Saturday, March 25, 2006

Lost and Lost

I've decided that hotels are truly incompetent at one thing. They can't find anything. I know. I know. A hotel is huge. The things you lose are small. They don't intend on having people whose job is to scour the hotel grounds possibly looking for something when that something can look like trash.

Recently, a visitor came and he was borrowing the card key I have so he could go to the men's room, and then re-enter back without having to knock on the door. Alas, he kept the card by accident, and he did what he thought was the sensible thing. Since he was staying at a hotel, he left the card key in an envelope.

Of course, the hotel, having no mechanism to properly deal with this somehow nearly lost the key in front of their faces. This visitor put the key into a small envelope with his name and my name. By the time I arrived at the front, nearly 6 hours later, a new shift had arrived, and of course, were completely unaware of what was going on.

I figured this was monumental incompetence and that if they simply allowed me to look for it, I would find it. Never trust a staff to look for anything you want. Of course, they thought I was looking for a hotel key, which I told them it was not. Fortunately, they had been opening and closing this desk, and apparently not looking inside it at all, despite the fact there was an envelope with my name and this guy's name on it. They took a simple quick cursory scan, which yielded nothing.

Imagine if they had lost $100 in that drawer. They would, I'm sure, be awfully patient looking around.

I saw the envelope, say my name, and pointed it out. Did they apologize for their mass incompetence? Of course not. They didn't say "How is it possible that I could have missed this? I am truly sorry!". No, not at all. All they think about it is what a great inconvenience it is to do their job. If it takes more than 10 seconds to check it out, it's far too long.

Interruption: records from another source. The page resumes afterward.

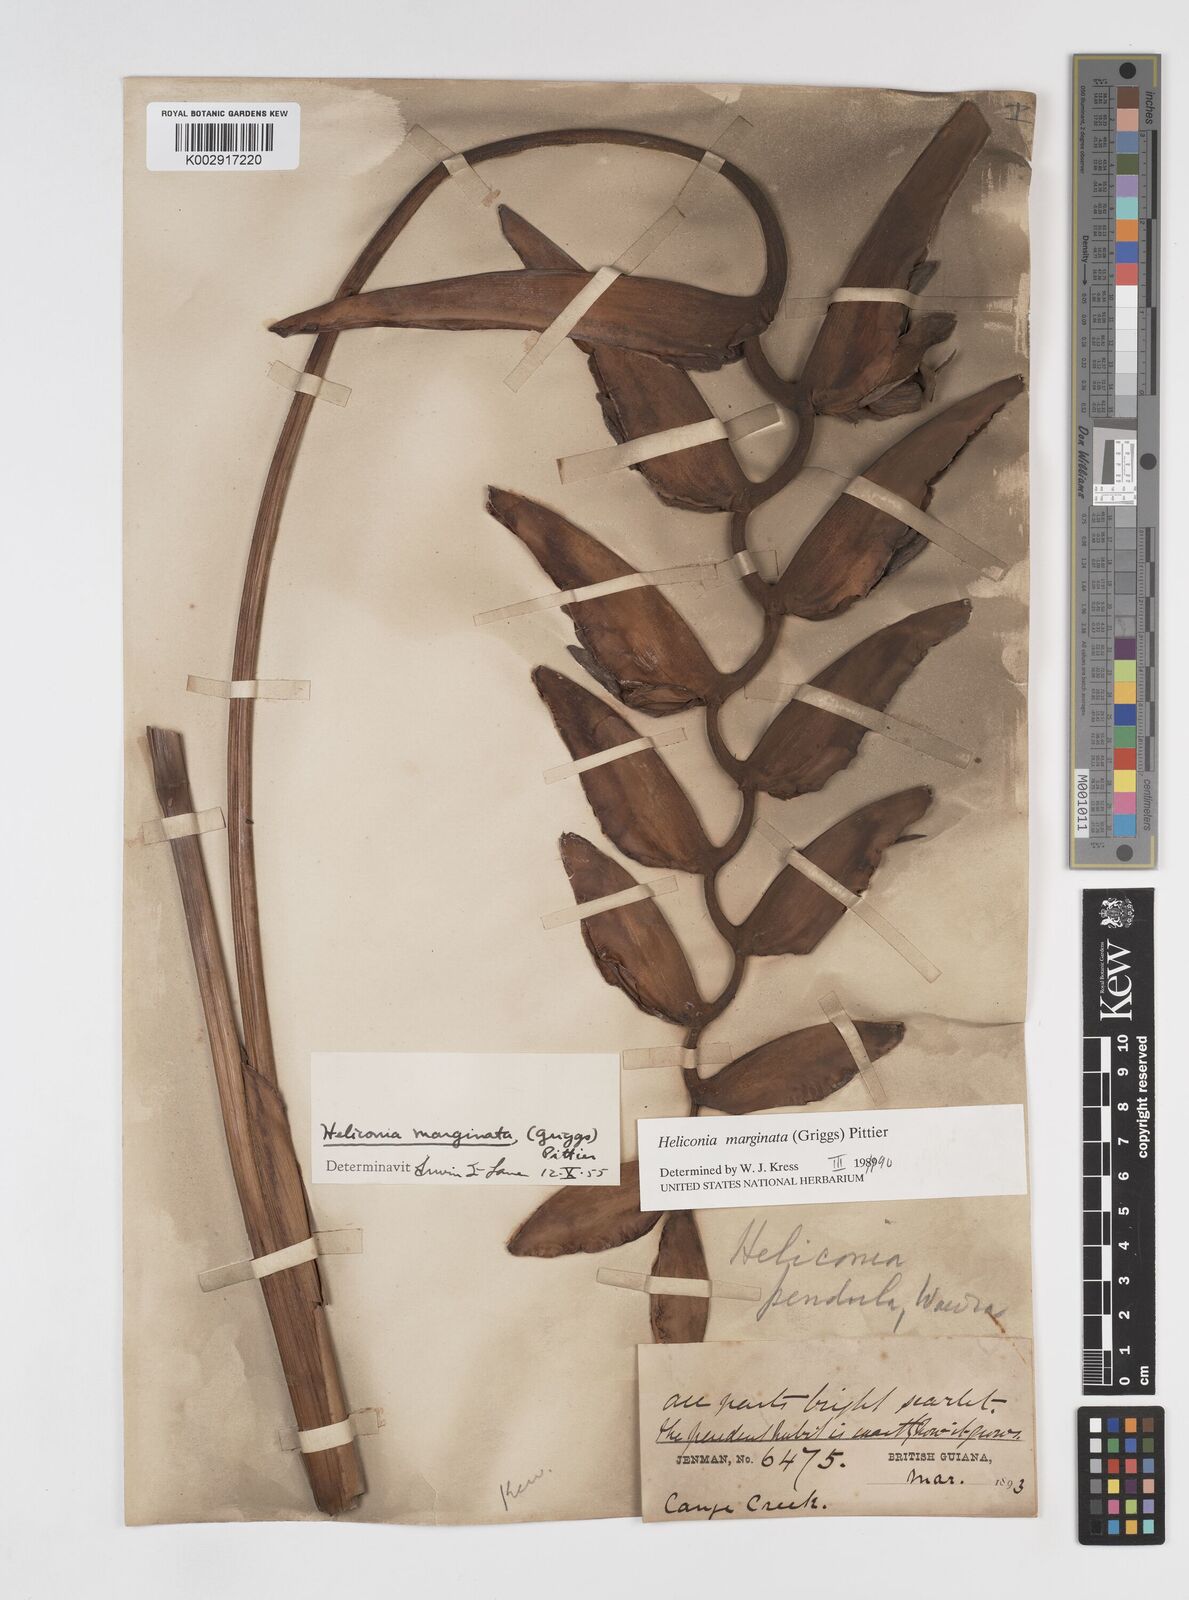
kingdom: Plantae
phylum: Tracheophyta
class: Liliopsida
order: Zingiberales
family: Heliconiaceae
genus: Heliconia
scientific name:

To be fair, this was a crappy hotel. However, I was met with similar help (i.e., none) when I was at the Manchester Hyatt. Of course, their problem is far more daunting. Their hotel grounds are probably ten times as large. However, in this case, I was looking for something that was left with hotel management, something you think they could have dealt with, and yet, nothing was in place to do this.

Lesson? Never lose anything at a hotel. Even if someone puts a big sign with a big arrow pointing at it, the staff will manage not to spot it.